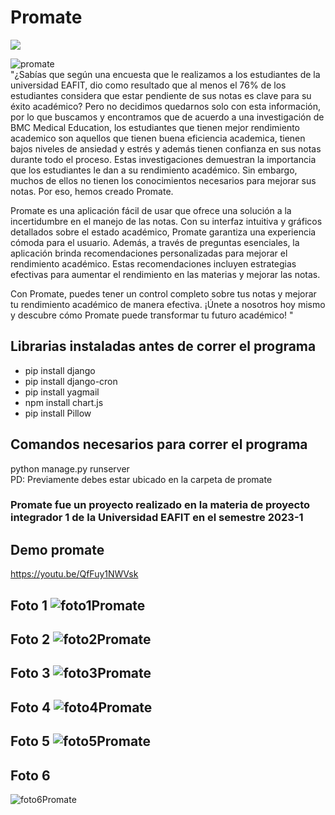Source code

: # Promate
[![](https://visitcount.itsvg.in/api?id=gotaluism&label=Visits&icon=4&pretty=false)](https://visitcount.itsvg.in)

![promate](https://github.com/gotaluism/Promate/assets/76192117/514c4c1f-ea1e-4a9e-9336-cfe6c7ca20f3)
<br>"¿Sabías que según una encuesta que le realizamos a los estudiantes de la universidad EAFIT, dio como resultado que al menos el 76% de los estudiantes considera que estar pendiente de sus notas es clave para su éxito académico? Pero no decidimos quedarnos solo con esta información, por lo que buscamos y encontramos que de acuerdo a una investigación de BMC Medical Education, los estudiantes que tienen mejor rendimiento academico son aquellos que tienen buena eficiencia academica, tienen bajos niveles de ansiedad y estrés y además tienen confianza en sus notas durante todo el proceso.
Estas investigaciones demuestran la importancia que los estudiantes le dan a su rendimiento académico. Sin embargo, muchos de ellos no tienen los conocimientos necesarios para mejorar sus notas. Por eso, hemos creado Promate.

Promate es una aplicación fácil de usar que ofrece una solución a la incertidumbre en el manejo de las notas. Con su interfaz intuitiva y gráficos detallados sobre el estado académico, Promate garantiza una experiencia cómoda para el usuario. Además, a través de preguntas esenciales, la aplicación brinda recomendaciones personalizadas para mejorar el rendimiento académico. Estas recomendaciones incluyen estrategias efectivas para aumentar el rendimiento en las materias y mejorar las notas.

Con Promate, puedes tener un control completo sobre tus notas y mejorar tu rendimiento académico de manera efectiva. ¡Únete a nosotros hoy mismo y descubre cómo Promate puede transformar tu futuro académico! "

## Librarias instaladas antes de correr el programa
* pip install django<br>
* pip install django-cron <br>
* pip install yagmail  <br>
* npm install chart.js <br>
* pip install Pillow <br>
## Comandos necesarios para correr el programa
python manage.py runserver<br>
PD: Previamente debes estar ubicado en la carpeta de promate

### Promate fue un proyecto realizado en la materia de proyecto integrador 1 de la Universidad EAFIT en el semestre 2023-1

## Demo promate
https://youtu.be/QfFuy1NWVsk

Foto 1
![foto1Promate](https://github.com/gotaluism/Promate/assets/76192117/a565a2e2-2cbd-4f91-a9d5-9eb3436964aa)
----------------------------------------------------------------------------------------------------
Foto 2
![foto2Promate](https://github.com/gotaluism/Promate/assets/76192117/b5d3b190-b5c8-4a63-aaf6-cd028b242e63)
----------------------------------------------------------------------------------------------------
Foto 3
![foto3Promate](https://github.com/gotaluism/Promate/assets/76192117/9b076f86-a0a2-4cb9-9c96-224a59ba236c)
----------------------------------------------------------------------------------------------------
Foto 4
![foto4Promate](https://github.com/gotaluism/Promate/assets/76192117/6a0765b8-265a-4ed3-9d20-d36ccb53bf55)
----------------------------------------------------------------------------------------------------
Foto 5
![foto5Promate](https://github.com/gotaluism/Promate/assets/76192117/b15c96a7-6b90-40c3-912b-5b9fdf73cbc1)
----------------------------------------------------------------------------------------------------
## Foto 6
![foto6Promate](https://github.com/gotaluism/Promate/assets/76192117/2629bff7-f5e4-4c9a-85c0-87f8e4857f4c)


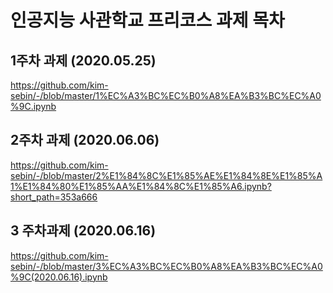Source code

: # 인공지능 사관학교 프리코스 과제 목차

## 1주차 과제 (2020.05.25)
https://github.com/kim-sebin/-/blob/master/1%EC%A3%BC%EC%B0%A8%EA%B3%BC%EC%A0%9C.ipynb
## 2주차 과제 (2020.06.06)
https://github.com/kim-sebin/-/blob/master/2%E1%84%8C%E1%85%AE%E1%84%8E%E1%85%A1%E1%84%80%E1%85%AA%E1%84%8C%E1%85%A6.ipynb?short_path=353a666
## 3 주차과제 (2020.06.16)
https://github.com/kim-sebin/-/blob/master/3%EC%A3%BC%EC%B0%A8%EA%B3%BC%EC%A0%9C(2020.06.16).ipynb
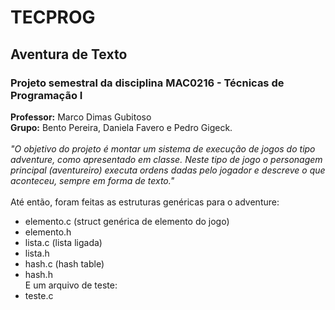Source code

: # TECPROG
## Aventura de Texto <br/>
### Projeto semestral da disciplina MAC0216 - Técnicas de Programação I
**Professor:** Marco Dimas Gubitoso <br/>
**Grupo:**  Bento Pereira, Daniela Favero e Pedro Gigeck. <br/>
<br/>
*"O objetivo do projeto é montar um sistema de execução de jogos do tipo adventure, como
apresentado em classe. Neste tipo de jogo o personagem principal (aventureiro) executa
ordens dadas pelo jogador e descreve o que aconteceu, sempre em forma de texto."* <br/>
<br/>
Até então, foram feitas as estruturas genéricas para o adventure: <br/>
- elemento.c (struct genérica de elemento do jogo)<br/>
- elemento.h <br/>
- lista.c (lista ligada)<br/>
- lista.h <br/>
- hash.c (hash table)<br/> 
- hash.h <br/>
E um arquivo de teste: <br/>
- teste.c
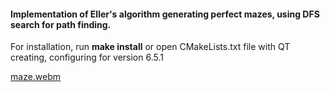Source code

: #### Implementation of Eller's algorithm generating perfect mazes, using DFS search for path finding.

For installation, run **make install** or open CMakeLists.txt file with QT creating, configuring for version 6.5.1


[maze.webm](https://github.com/RamazanovMG/maze/assets/48622603/9e8aa414-3bb2-4840-8a52-bdcb5a9ad567)
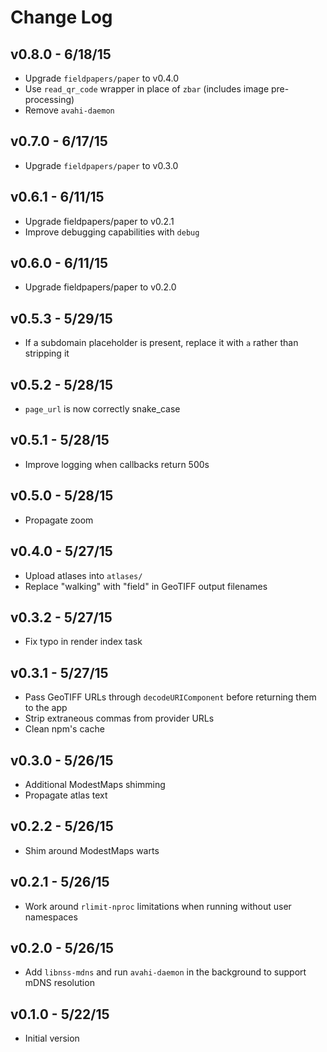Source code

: # Change Log

## v0.8.0 - 6/18/15

* Upgrade `fieldpapers/paper` to v0.4.0
* Use `read_qr_code` wrapper in place of `zbar` (includes image pre-processing)
* Remove `avahi-daemon`

## v0.7.0 - 6/17/15

* Upgrade `fieldpapers/paper` to v0.3.0

## v0.6.1 - 6/11/15

* Upgrade fieldpapers/paper to v0.2.1
* Improve debugging capabilities with `debug`

## v0.6.0 - 6/11/15

* Upgrade fieldpapers/paper to v0.2.0

## v0.5.3 - 5/29/15

* If a subdomain placeholder is present, replace it with `a` rather than
  stripping it

## v0.5.2 - 5/28/15

* `page_url` is now correctly snake\_case

## v0.5.1 - 5/28/15

* Improve logging when callbacks return 500s

## v0.5.0 - 5/28/15

* Propagate zoom

## v0.4.0 - 5/27/15

* Upload atlases into `atlases/`
* Replace "walking" with "field" in GeoTIFF output filenames

## v0.3.2 - 5/27/15

* Fix typo in render index task

## v0.3.1 - 5/27/15

* Pass GeoTIFF URLs through `decodeURIComponent` before returning them to the
  app
* Strip extraneous commas from provider URLs
* Clean npm's cache

## v0.3.0 - 5/26/15

* Additional ModestMaps shimming
* Propagate atlas text

## v0.2.2 - 5/26/15

* Shim around ModestMaps warts

## v0.2.1 - 5/26/15

* Work around `rlimit-nproc` limitations when running without user namespaces

## v0.2.0 - 5/26/15

* Add `libnss-mdns` and run `avahi-daemon` in the background to support mDNS
  resolution

## v0.1.0 - 5/22/15

* Initial version
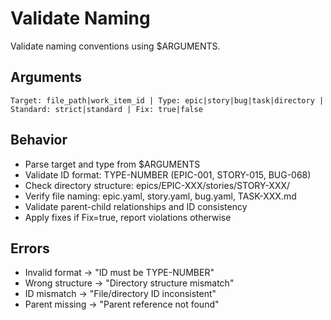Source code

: # Validate Naming

Validate naming conventions using $ARGUMENTS.

## Arguments
`Target: file_path|work_item_id | Type: epic|story|bug|task|directory | Standard: strict|standard | Fix: true|false`

## Behavior
- Parse target and type from $ARGUMENTS
- Validate ID format: TYPE-NUMBER (EPIC-001, STORY-015, BUG-068)
- Check directory structure: epics/EPIC-XXX/stories/STORY-XXX/
- Verify file naming: epic.yaml, story.yaml, bug.yaml, TASK-XXX.md
- Validate parent-child relationships and ID consistency
- Apply fixes if Fix=true, report violations otherwise

## Errors
- Invalid format → "ID must be TYPE-NUMBER"
- Wrong structure → "Directory structure mismatch"
- ID mismatch → "File/directory ID inconsistent"
- Parent missing → "Parent reference not found"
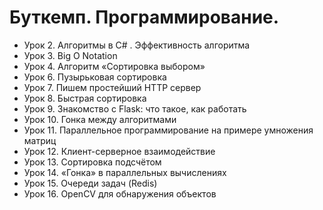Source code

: # Буткемп. Программирование.

- Урок 2. Алгоритмы в C# . Эффективность алгоритма
- Урок 3. Big O Notation
- Урок 4. Алгоритм «Сортировка выбором»
- Урок 6. Пузырьковая сортировка
- Урок 7. Пишем простейший HTTP сервер
- Урок 8. Быстрая сортировка
- Урок 9. Знакомство с Flask: что такое, как работать
- Урок 10. Гонка между алгоритмами
- Урок 11. Параллельное программирование на примере умножения матриц
- Урок 12. Клиент-серверное взаимодействие
- Урок 13. Сортировка подсчётом
- Урок 14. «Гонка» в параллельных вычислениях
- Урок 15. Очереди задач (Redis)
- Урок 16. OpenCV для обнаружения объектов
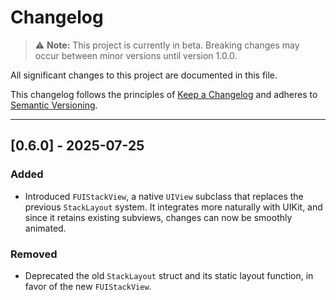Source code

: # Changelog

> ⚠️ **Note:** This project is currently in beta. Breaking changes may occur between minor versions until version 1.0.0.


All significant changes to this project are documented in this file.

This changelog follows the principles of [Keep a Changelog](https://keepachangelog.com/en/1.0.0/)
and adheres to [Semantic Versioning](https://semver.org/spec/v2.0.0.html).

---

## [0.6.0] - 2025-07-25

### Added
- Introduced `FUIStackView`, a native `UIView` subclass that replaces the previous `StackLayout` system. It integrates more naturally with UIKit, and since it retains existing subviews, changes can now be smoothly animated.

### Removed
- Deprecated the old `StackLayout` struct and its static layout function, in favor of the new `FUIStackView`.
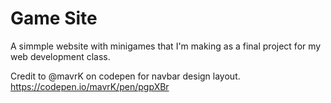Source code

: # Game Site
A simmple website with minigames that I'm making as a final project for my web development class.

Credit to @mavrK on codepen for navbar design layout. https://codepen.io/mavrK/pen/pgpXBr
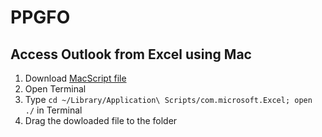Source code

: # PPGFO #

## Access Outlook from Excel using Mac

1. Download [MacScript file](https://github.com/PPGFO/dev/blob/main/resources/RDBMacOutlook(2).scpt)
2. Open Terminal 
3. Type `cd ~/Library/Application\ Scripts/com.microsoft.Excel; open ./` in Terminal
4. Drag the dowloaded file to the folder
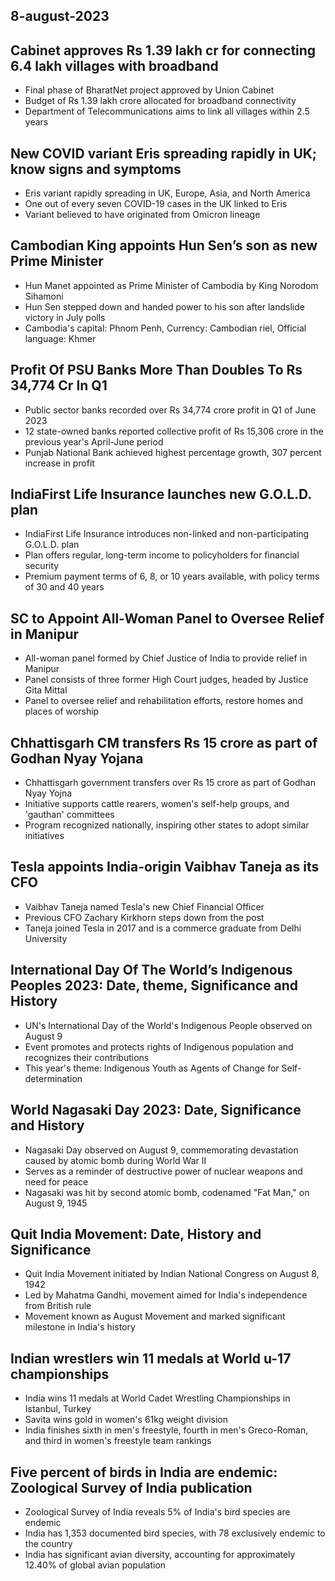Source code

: ## 8-august-2023
## Cabinet approves Rs 1.39 lakh cr for connecting 6.4 lakh villages with broadband
- Final phase of BharatNet project approved by Union Cabinet
- Budget of Rs 1.39 lakh crore allocated for broadband connectivity
- Department of Telecommunications aims to link all villages within 2.5 years

## New COVID variant Eris spreading rapidly in UK; know signs and symptoms
- Eris variant rapidly spreading in UK, Europe, Asia, and North America
- One out of every seven COVID-19 cases in the UK linked to Eris
- Variant believed to have originated from Omicron lineage

## Cambodian King appoints Hun Sen’s son as new Prime Minister
- Hun Manet appointed as Prime Minister of Cambodia by King Norodom Sihamoni
- Hun Sen stepped down and handed power to his son after landslide victory in July polls
- Cambodia's capital: Phnom Penh, Currency: Cambodian riel, Official language: Khmer

## Profit Of PSU Banks More Than Doubles To Rs 34,774 Cr In Q1
- Public sector banks recorded over Rs 34,774 crore profit in Q1 of June 2023
- 12 state-owned banks reported collective profit of Rs 15,306 crore in the previous year's April-June period
- Punjab National Bank achieved highest percentage growth, 307 percent increase in profit

## IndiaFirst Life Insurance launches new G.O.L.D. plan
- IndiaFirst Life Insurance introduces non-linked and non-participating G.O.L.D. plan
- Plan offers regular, long-term income to policyholders for financial security
- Premium payment terms of 6, 8, or 10 years available, with policy terms of 30 and 40 years

## SC to Appoint All-Woman Panel to Oversee Relief in Manipur
- All-woman panel formed by Chief Justice of India to provide relief in Manipur
- Panel consists of three former High Court judges, headed by Justice Gita Mittal
- Panel to oversee relief and rehabilitation efforts, restore homes and places of worship

## Chhattisgarh CM transfers Rs 15 crore as part of Godhan Nyay Yojana
- Chhattisgarh government transfers over Rs 15 crore as part of Godhan Nyay Yojna
- Initiative supports cattle rearers, women's self-help groups, and 'gauthan' committees
- Program recognized nationally, inspiring other states to adopt similar initiatives

## Tesla appoints India-origin Vaibhav Taneja as its CFO
- Vaibhav Taneja named Tesla's new Chief Financial Officer
- Previous CFO Zachary Kirkhorn steps down from the post
- Taneja joined Tesla in 2017 and is a commerce graduate from Delhi University

## International Day Of The World’s Indigenous Peoples 2023: Date, theme, Significance and History
- UN's International Day of the World's Indigenous People observed on August 9
- Event promotes and protects rights of Indigenous population and recognizes their contributions
- This year's theme: Indigenous Youth as Agents of Change for Self-determination

## World Nagasaki Day 2023: Date, Significance and History
- Nagasaki Day observed on August 9, commemorating devastation caused by atomic bomb during World War II
- Serves as a reminder of destructive power of nuclear weapons and need for peace
- Nagasaki was hit by second atomic bomb, codenamed "Fat Man," on August 9, 1945

## Quit India Movement: Date, History and Significance
- Quit India Movement initiated by Indian National Congress on August 8, 1942
- Led by Mahatma Gandhi, movement aimed for India's independence from British rule
- Movement known as August Movement and marked significant milestone in India's history

## Indian wrestlers win 11 medals at World u-17 championships
- India wins 11 medals at World Cadet Wrestling Championships in Istanbul, Turkey
- Savita wins gold in women's 61kg weight division
- India finishes sixth in men's freestyle, fourth in men's Greco-Roman, and third in women's freestyle team rankings

## Five percent of birds in India are endemic: Zoological Survey of India publication
- Zoological Survey of India reveals 5% of India's bird species are endemic
- India has 1,353 documented bird species, with 78 exclusively endemic to the country
- India has significant avian diversity, accounting for approximately 12.40% of global avian population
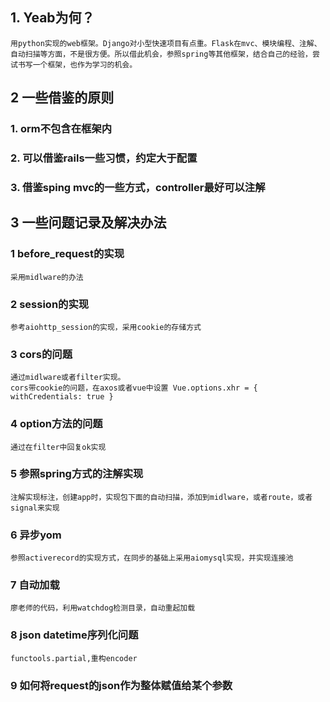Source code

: ## 1. Yeab为何？
    用python实现的web框架。Django对小型快速项目有点重。Flask在mvc、模块编程、注解、自动扫描等方面，不是很方便。所以借此机会，参照spring等其他框架，结合自己的经验，尝试书写一个框架，也作为学习的机会。

## 2 一些借鉴的原则
### 1. orm不包含在框架内
### 2. 可以借鉴rails一些习惯，约定大于配置
### 3. 借鉴sping mvc的一些方式，controller最好可以注解

## 3 一些问题记录及解决办法
### 1 before_request的实现
    采用midlware的办法
### 2 session的实现
    参考aiohttp_session的实现，采用cookie的存储方式
### 3 cors的问题
    通过midlware或者filter实现。
    cors带cookie的问题，在axos或者vue中设置 Vue.options.xhr = { withCredentials: true }
### 4 option方法的问题
    通过在filter中回复ok实现
### 5 参照spring方式的注解实现
    注解实现标注，创建app时，实现包下面的自动扫描，添加到midlware，或者route，或者signal来实现
### 6 异步yom
    参照activerecord的实现方式，在同步的基础上采用aiomysql实现，并实现连接池

### 7 自动加载
    廖老师的代码，利用watchdog检测目录，自动重起加载

### 8 json datetime序列化问题
    functools.partial,重构encoder


### 9 如何将request的json作为整体赋值给某个参数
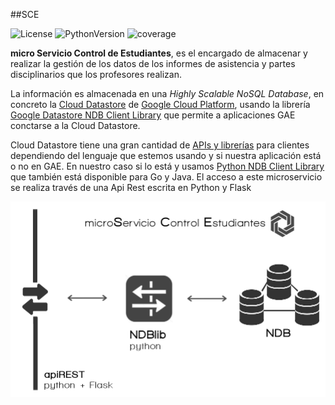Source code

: ##SCE

![License](http://img.shields.io/badge/license-GPLv3-blue.svg)
![PythonVersion](https://img.shields.io/badge/python-2.7-blue.svg)
![coverage](https://img.shields.io/badge/coverage-0%25-red.svg)


**micro Servicio Control de Estudiantes**, es el encargado de almacenar y realizar la gestión de los datos de los informes de asistencia y partes disciplinarios que los profesores realizan.

La información es almacenada en una *Highly Scalable NoSQL Database*, en concreto la [Cloud Datastore](https://cloud.google.com/datastore/docs/) de [Google Cloud Platform](https://cloud.google.com/products/), usando la librería [Google Datastore NDB Client Library](https://cloud.google.com/appengine/docs/python/ndb/) que permite a aplicaciones GAE conctarse a la Cloud Datastore.

Cloud Datastore tiene una gran cantidad de [APIs y librerías](https://cloud.google.com/datastore/docs/apis) para clientes dependiendo del lenguaje que estemos usando y si nuestra aplicación está o no en GAE. En nuestro caso si lo está y usamos [Python NDB Client Library](https://cloud.google.com/appengine/docs/python/ndb/) que también está disponible para Go y Java.
El acceso a este microservicio se realiza través de una Api Rest escrita en Python y Flask



![](diagrama.png)
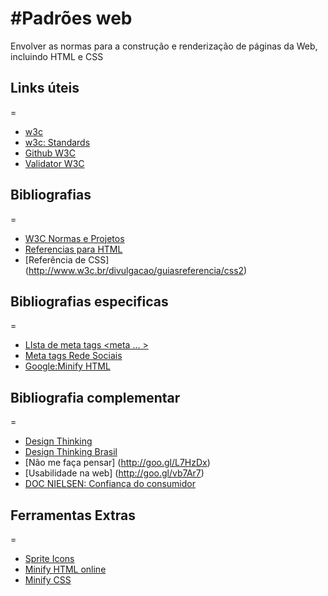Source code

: #Padrões web
=
Envolver as normas para a construção e renderização de páginas da Web, incluindo HTML e CSS

## Links úteis 
=
* [w3c](http://w3c.br/Home/WebHome)
* [w3c: Standards](http://www.w3.org/standards/)
* [Github W3C](http://github.com/w3c)
* [Validator W3C](http://validator.w3.org)


## Bibliografias 
=
* [W3C Normas e Projetos](http://www.w3.org/TR)
* [Referencias para HTML](http://www.w3c.br/pub/Materiais/PublicacoesW3C/guia-xhtml-w3cbr.pdf)
* [Referência de CSS] (http://www.w3c.br/divulgacao/guiasreferencia/css2)

## Bibliografias especificas
=
* [LIsta de meta tags <meta ... > ](http://www.i18nguy.com/markup/metatags.html)
* [Meta tags Rede Sociais](http://www.tableless.com.br/utilizando-meta-tags-facebook)
* [Google:Minify HTML](https://developers.google.com/speed/docs/insights/PrioritizeVisibleContent?hl=pt-BR#MinifyHTML)


## Bibliografia complementar
=

* [Design Thinking](http://goo.gl/iL9IuP)
* [Design Thinking Brasil](http://goo.gl/CllOko)
* [Não me faça pensar] (http://goo.gl/L7HzDx)
* [Usabilidade na web] (http://goo.gl/vb7Ar7)
* [DOC NIELSEN: Confiança do consumidor](http://goo.gl/vvvRPl)


## Ferramentas Extras
=
* [Sprite Icons](http://cssspritegenerator.net)
* [Minify HTML online](http://kangax.github.io/html-minifier/)
* [Minify CSS](http://cssminifier.com/)

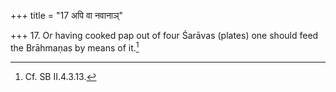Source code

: +++
title = "17 अपि वा नवानाञ्"

+++
17. Or having cooked pap out of four Śarāvas (plates) one should feed the Brāhmaṇas by means of it.[^1]  

[^1]: Cf. SB II.4.3.13. 
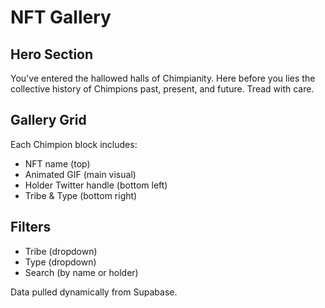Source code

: # NFT Gallery

## Hero Section
You've entered the hallowed halls of Chimpianity. Here before you lies the collective history of Chimpions past, present, and future. Tread with care.

## Gallery Grid
Each Chimpion block includes:
- NFT name (top)
- Animated GIF (main visual)
- Holder Twitter handle (bottom left)
- Tribe & Type (bottom right)

## Filters
- Tribe (dropdown)
- Type (dropdown)
- Search (by name or holder)

Data pulled dynamically from Supabase.
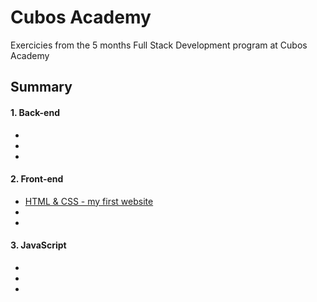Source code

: # Cubos Academy  
Exercicies from the 5 months Full Stack Development program at Cubos Academy

## Summary

#### 1. Back-end
  +
  +
  +
  
#### 2. Front-end

  + [HTML & CSS - my first website](lhttps://github.com/sarahdialmeida/cubos_academy/blob/master/aula_04_fe)
  +
  +

#### 3. JavaScript
  +
  +
  +

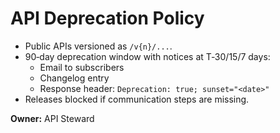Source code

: 
# API Deprecation Policy

- Public APIs versioned as `/v{n}/...`.
- 90‑day deprecation window with notices at T‑30/15/7 days:
  - Email to subscribers
  - Changelog entry
  - Response header: `Deprecation: true; sunset="<date>"`
- Releases blocked if communication steps are missing.

**Owner:** API Steward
^^^^^^^^
→ WORK REQUIRED:
Repeat, exactly as they stand above, the lines from the line with "- Cambodia's capital: Phnom" to the line with "- Plan offers", both lines included.

→ RESPONSE TO THIS EXERCISE:
- Cambodia's capital: Phnom Penh, Currency: Cambodian riel, Official language: Khmer

## Profit Of PSU Banks More Than Doubles To Rs 34,774 Cr In Q1
- Public sector banks recorded over Rs 34,774 crore profit in Q1 of June 2023
- 12 state-owned banks reported collective profit of Rs 15,306 crore in the previous year's April-June period
- Punjab National Bank achieved highest percentage growth, 307 percent increase in profit

## IndiaFirst Life Insurance launches new G.O.L.D. plan
- IndiaFirst Life Insurance introduces non-linked and non-participating G.O.L.D. plan
- Plan offers regular, long-term income to policyholders for financial security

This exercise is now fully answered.